--- SUPPLIED DATA ---

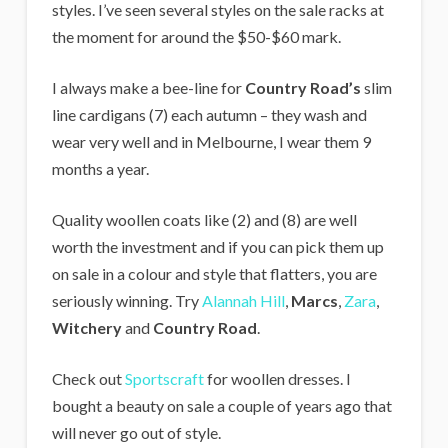
styles. I’ve seen several styles on the sale racks at
the moment for around the $50-$60 mark.
I always make a bee-line for
Country Road’s
slim
line cardigans (7) each autumn – they wash and
wear very well and in Melbourne, I wear them 9
months a year.
Quality woollen coats like (2) and (8) are well
worth the investment and if you can pick them up
on sale in a colour and style that flatters, you are
seriously winning. Try
Alannah Hill
,
Marcs
,
Zara
,
Witchery
and
Country Road
.
Check out
Sportscraft
for woollen dresses. I
bought a beauty on sale a couple of years ago that
will never go out of style.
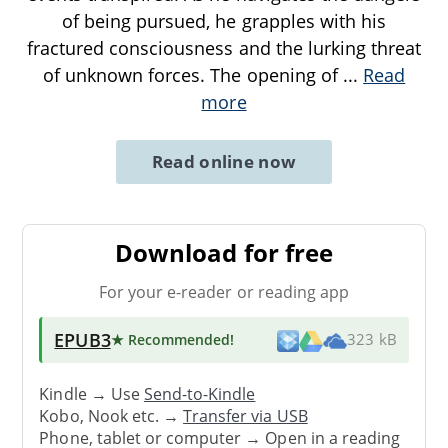
of being pursued, he grapples with his
fractured consciousness and the lurking threat
of unknown forces. The opening of
...
Read
more
Read online now
Download for free
For your e-reader or reading app
EPUB3
★ Recommended
!
323 kB
Kindle → Use
Send-to-Kindle
Kobo, Nook etc. →
Transfer via USB
Phone, tablet or computer → Open in a reading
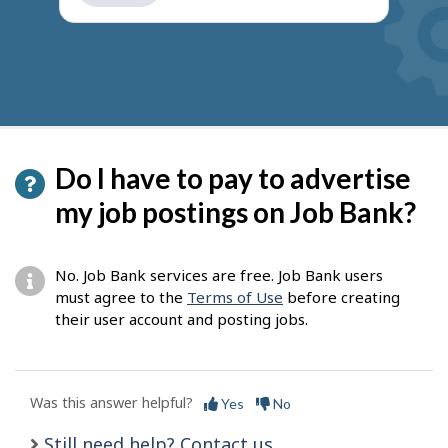
get
suggestions
Do I have to pay to advertise
my job postings on Job Bank?
No. Job Bank services are free. Job Bank users
must agree to the
Terms of Use
before creating
their user account and posting jobs.
Was this answer helpful?
Yes
No
Still need help? Contact us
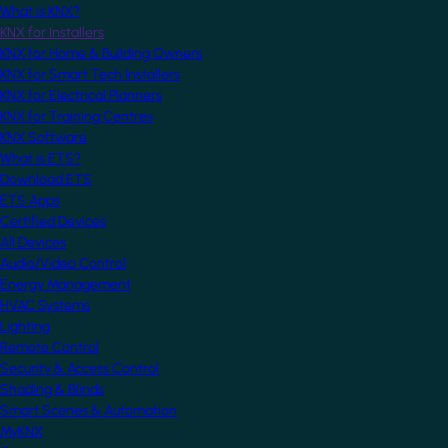
What is KNX?
KNX for Installers
KNX for Home & Building Owners
KNX for Smart Tech Installers
KNX for Electrical Planners
KNX for Training Centres
KNX Software
What is ETS?
Download ETS
ETS Apps
Certified Devices
All Devices
Audio/Video Control
Energy Management
HVAC Systems
Lighting
Remote Control
Security & Access Control
Shading & Blinds
Smart Scenes & Automation
MyKNX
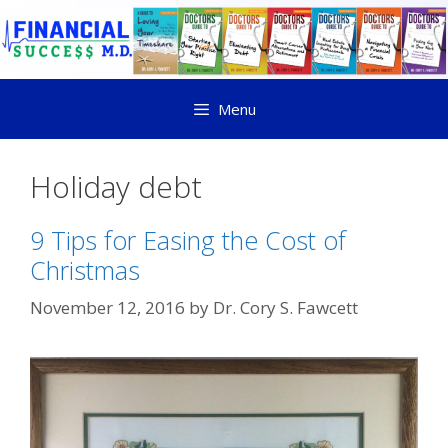
Menu
Holiday debt
9 Tips for Easing the Cost of
Christmas
November 12, 2016
by
Dr. Cory S. Fawcett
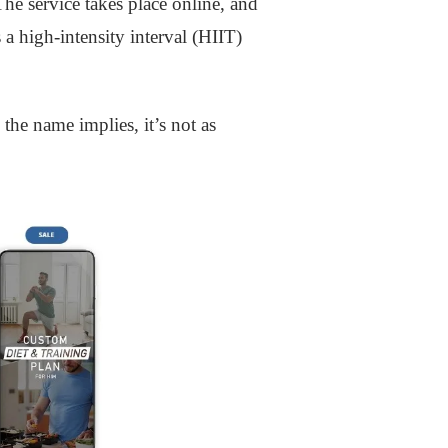
he service takes place online, and
 a high-intensity interval (HIIT)
the name implies, it’s not as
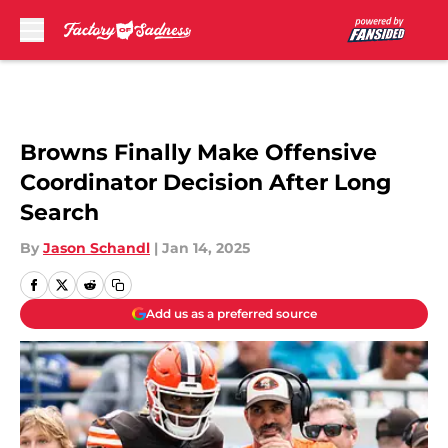
Skip to main content
Browns Finally Make Offensive
Coordinator Decision After Long
Search
By
Jason Schandl
|
Jan 14, 2025
Add us as a preferred source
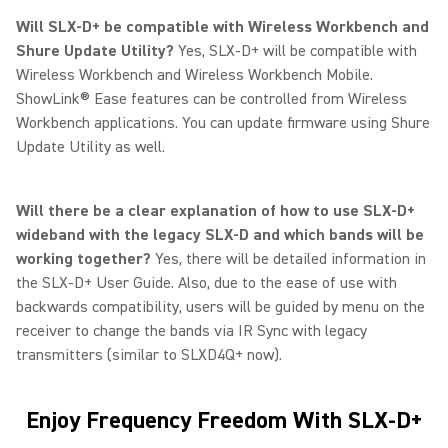
Will SLX-D+ be compatible with Wireless Workbench and
Shure Update Utility?
Yes, SLX-D+ will be compatible with
Wireless Workbench and Wireless Workbench Mobile.
ShowLink® Ease features can be controlled from Wireless
Workbench applications. You can update firmware using Shure
Update Utility as well.
Will there be a clear explanation of how to use SLX-D+
wideband with the legacy SLX-D and which bands will be
working together?
Yes, there will be detailed information in
the SLX-D+ User Guide. Also, due to the ease of use with
backwards compatibility, users will be guided by menu on the
receiver to change the bands via IR Sync with legacy
transmitters (similar to SLXD4Q+ now).
Enjoy Frequency Freedom With SLX-D+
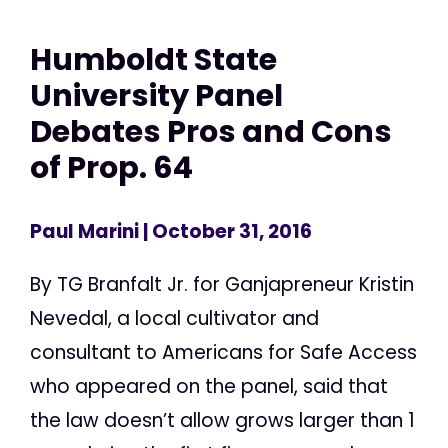
Humboldt State
University Panel
Debates Pros and Cons
of Prop. 64
Paul Marini
| October 31, 2016
By TG Branfalt Jr. for Ganjapreneur Kristin
Nevedal, a local cultivator and
consultant to Americans for Safe Access
who appeared on the panel, said that
the law doesn’t allow grows larger than 1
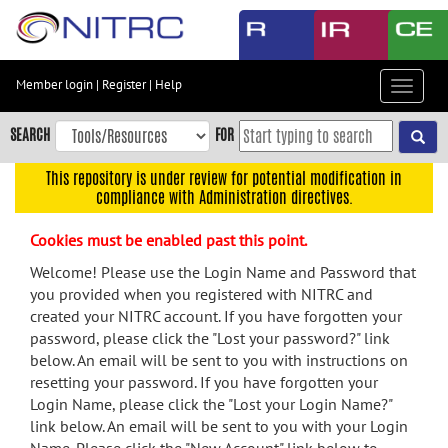
Skip
to
main
content
Member login
|
Register
|
Help
Toggle
Skip
navigat
to
SEARCH
FOR
main
navigation
This repository is under review for potential modification in
compliance with Administration directives.
Skip
to
Cookies must be enabled past this point.
user
menu
Welcome! Please use the Login Name and Password that
you provided when you registered with NITRC and
Skip
created your NITRC account. If you have forgotten your
to
password, please click the "Lost your password?" link
search
below. An email will be sent to you with instructions on
Accessibility
resetting your password. If you have forgotten your
Login Name, please click the "Lost your Login Name?"
link below. An email will be sent to you with your Login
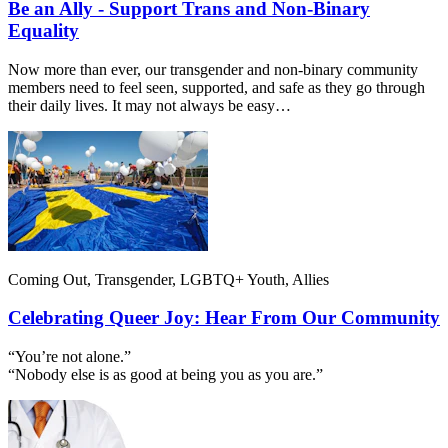
Be an Ally - Support Trans and Non-Binary
Equality
Now more than ever, our transgender and non-binary community
members need to feel seen, supported, and safe as they go through
their daily lives. It may not always be easy…
Coming Out, Transgender, LGBTQ+ Youth, Allies
Celebrating Queer Joy: Hear From Our Community
“You’re not alone.”
“Nobody else is as good at being you as you are.”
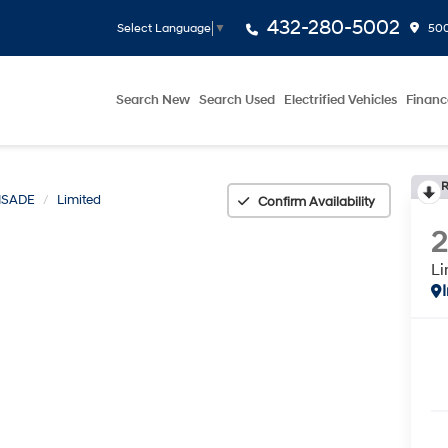
432-280-5002
500
Select Language
▼
Search New
Search Used
Electrified Vehicles
Financ
R
ISADE
Limited
Confirm Availability
Li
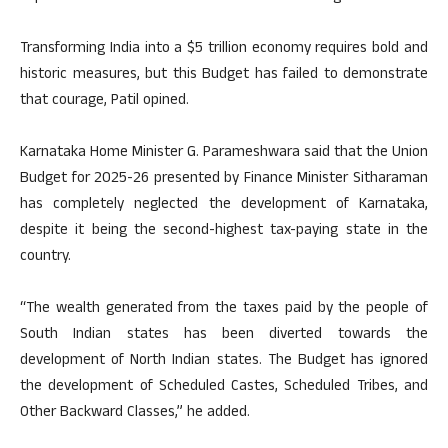
Transforming India into a $5 trillion economy requires bold and
historic measures, but this Budget has failed to demonstrate
that courage, Patil opined.
Karnataka Home Minister G. Parameshwara said that the Union
Budget for 2025-26 presented by Finance Minister Sitharaman
has completely neglected the development of Karnataka,
despite it being the second-highest tax-paying state in the
country.
“The wealth generated from the taxes paid by the people of
South Indian states has been diverted towards the
development of North Indian states. The Budget has ignored
the development of Scheduled Castes, Scheduled Tribes, and
Other Backward Classes,” he added.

---

■ **WHAT YOU NEED TO DO**
Whenever the word "Installers" shows up in a line of the entries, copy that line.

■ **ANSWER AREA**
KNX for Installers
KNX for Smart Tech Installers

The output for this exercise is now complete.